History may one-day record “there’s an app for that” as one of the most iconic phrases of our time. And why not? Creative app developers are coming up with some pretty awesome stuff that goes well beyond playing solitaire or using your smartphone as a flashlight while you’re attempting to unlock the front door in the dark. Even psychiatry is cautiously optimistic about the app trend.
While still comparatively small, the volume of psychiatry apps is steadily growing. The marketplace is starting to see more apps that allow psychiatrists and their patients to interact outside of regular visits. In fact, 24/7 interaction is one of the benefits of the emerging psychiatry app market. But are these apps everything they are advertised?
Perhaps not. Whenever a person uses an app, regardless of what that app is, there is a trade-off. App providers make their living by collecting data that they can sell. As Psychiatric News so succinctly explained in a recently published piece, “the price of a free app is you.” That may not necessarily be good for psychiatric patients who could be more adversely affected by targeted advertising than the average consumer.
How Apps Are Being Used
There are two perspectives to consider in terms of the usefulness of psychiatry apps. The first is the doctor’s perspective. As Psychiatric News explains, doctors can use smartphone apps to access volumes of data previously unavailable to them. And make no mistake, big data is playing an increasingly important role in modern medicine.

▶ The problem
Write the next part of the article on psychiatry apps, picking up after its last sentence. The material after this point is separate from the text above.

▶ Material provided
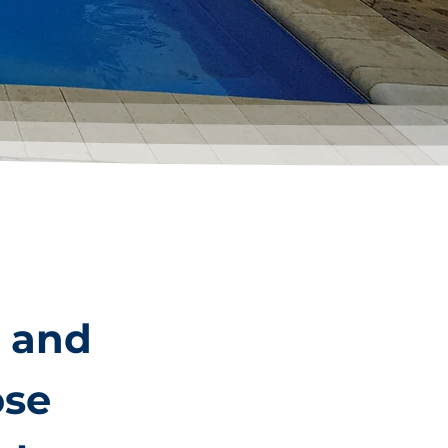
n and
ose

▶ Response for this exercise
A smartphone app can keep a doctor informed of where patients are at any given time. App data could tell them how much sleep patients are getting, what symptoms they are experiencing, etc. They can better understand what patients are thinking and feeling by looking at the data.
Psychiatrists can also use smartphone apps in the other direction. In addition to collecting data, they can also use apps to offer remote help. A word of advice here or a suggested exercise there keeps them in touch with patients between check-ins. Such little interactions can bridge the emotional gap some patients feel between visits.
Smartphone Apps and Patients
The obvious key to making the best use of psychiatry apps is patient participation. The apps only do what they are supposed to do when patients are regularly inputting data. So it is up to psychiatrists to encourage their patients to use the apps. Interestingly enough, a study cited by Psychiatry News seems to suggest that smartphone apps actually help to engage patients more than office visits.
The study showed that psychiatric patients are more likely to report symptoms considered severe if they can do so via smartphone app. In other words, they are more willing to ‘talk to their phones’ than their psychiatrists. The study showed that patients using psychiatry apps are likely to report thoughts of suicide and worsening depression.
Taking the study one step further, consider the patient whose regular doctor is out for an extended leave. That patient may be unwilling to speak openly with a locum doctor, but still engage fully with a smartphone app. The locum would have access to information he or she is unable to glean from an office visit, making it easier for him or her to treat the patient at hand.
Smartphone apps are by no means a complete replacement for in-office psychiatric visits. But to the extent they can help improve the quality of care patients receive, they ought to be utilized. Technology is here. Psychiatry might just as well make use of it.